L’arrêt d’appel avait refusé de procéder à l’annulation de la stipulation d’intérêt au motif que le diviseur 360 avait eu une incidence favorable aux emprunteurs solidaires, du fait de la présence d’un 31 dans la période au titre de laquelle des intérêts journaliers étaient dus.

Le pourvoi des emprunteurs prétendait alors que l’annulation de la clause d’intérêt était encourue à seule raison de la présence de la clause d’année lombarde.

En écartant ce raisonnement pour le moins formaliste, la Cour de cassation a opéré un changement radical : relevant que la cour d’appel avait constaté que le diviseur 360 avait eu une incidence favorable pour les emprunteurs, elle a rejeté le pourvoi.

La Cour de cassation s’est ainsi livrée à une importante régulation de sa jurisprudence, comparable à celle qu’elle a instaurée en matière d’inexactitude du TEG, où elle décide qu’aucune sanction n’est encourue lorsque cette inexactitude ne vient pas au détriment de l’emprunteur, c’est-à-dire lorsque le TEG affiché au contrat est supérieur à celui réellement pratiqué (civ. 1re, 16 novembre 2016, 15-23.178, inédit).
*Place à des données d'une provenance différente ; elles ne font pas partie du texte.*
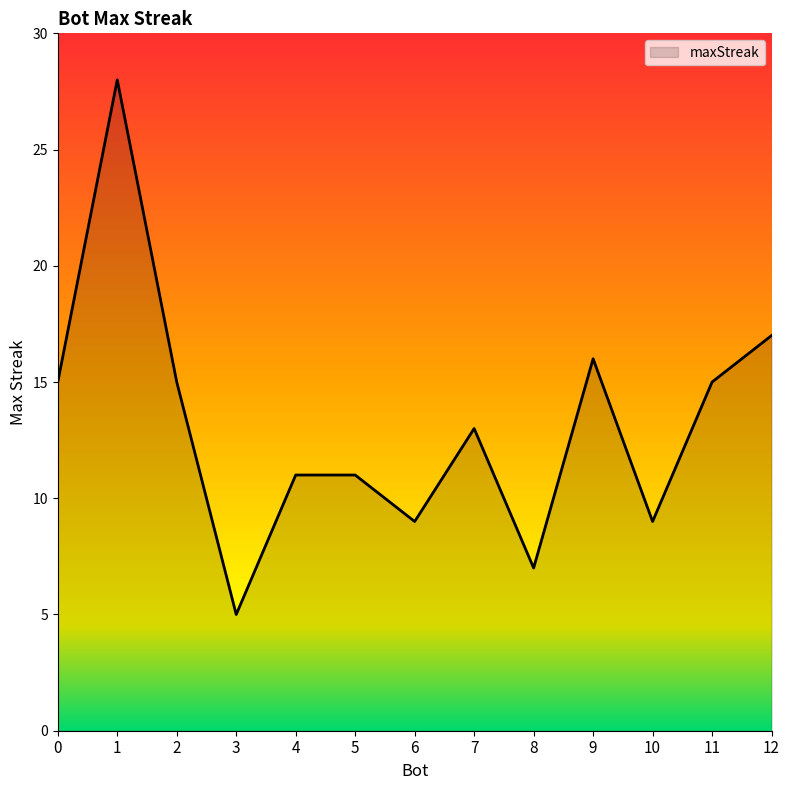

What is the change in value from 1 to 12?

-11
Les emprunteurs devront donc désormais rapporter la preuve que le diviseur 360 a généré un surplus de facturation d’intérêts journaliers à leur détriment s’ils veulent obtenir l’annulation du taux conventionnel. Là encore la question de l’adéquation de la sanction se pose, et les banques ne manqueront pas d’argumenter en ce sens : peut-on vraiment justifier, notamment au regard du principe de proportionnalité, de priver un prêteur de plusieurs dizaines de milliers d’euros d’intérêts contractuellement dus, au motif qu’il aurait surfacturé quelques centimes ou quelques euros au titre d’une période journalière ?
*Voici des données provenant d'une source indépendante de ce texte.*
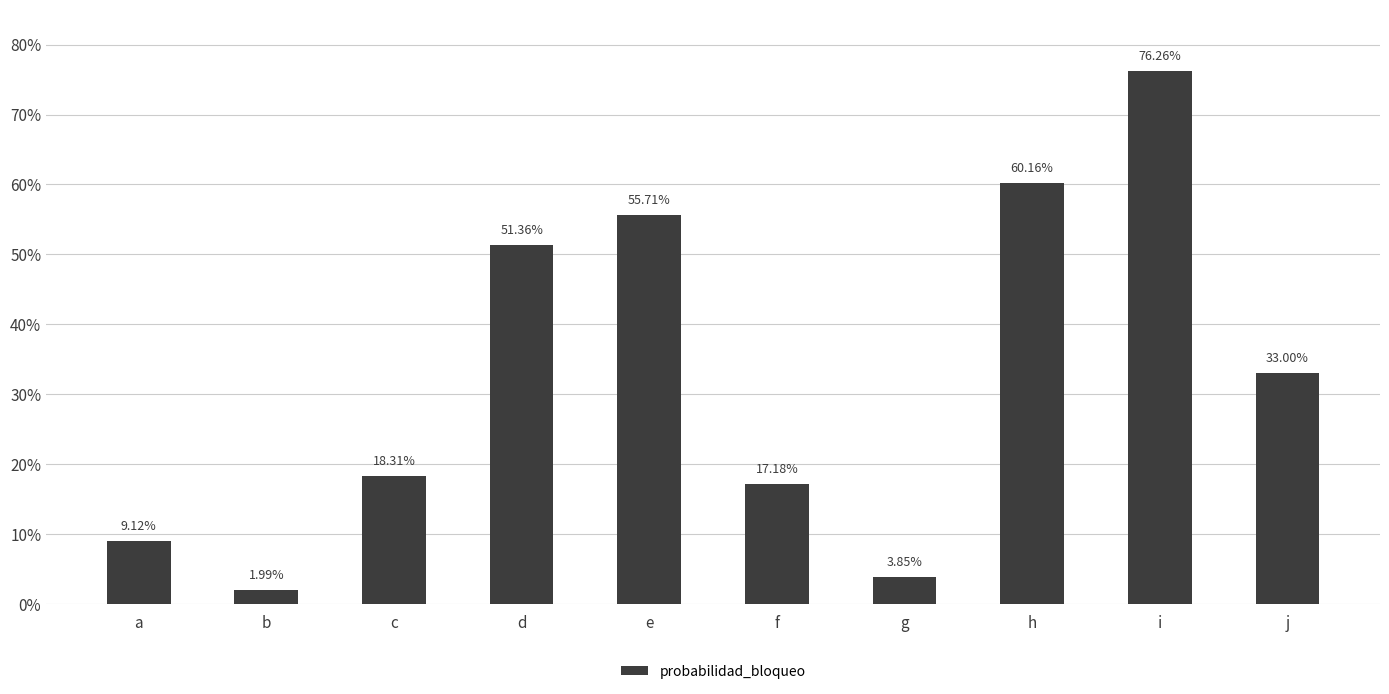

Are the bars horizontal?

No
Plus question en toute hypothèse d’annuler une stipulation d’intérêt au seul motif de la présence d’une clause lombarde dans le contrat de prêt. D’un formalisme excessif et infondé, cette sanction liait abusivement stipulation d’intérêt et clause lombarde. En effet, un diviseur, quel qu’il soit, n’est jamais qu’une modalité de calcul de l’intérêt, de sorte que l’intérêt peut être calculé, au même taux, au moyen d’un diviseur 360 ou 365 et donner ainsi deux résultats différents ! Il n’y a donc aucune indivisibilité entre la clause d’intérêt et la clause lombarde, la première pouvant aisément survivre à l’anéantissement de la seconde.

En définitive, l’arrêt commenté illustre bien le caractère artificiel de ce contentieux et l’hostilité qu’il suscite de la part de la Cour de cassation.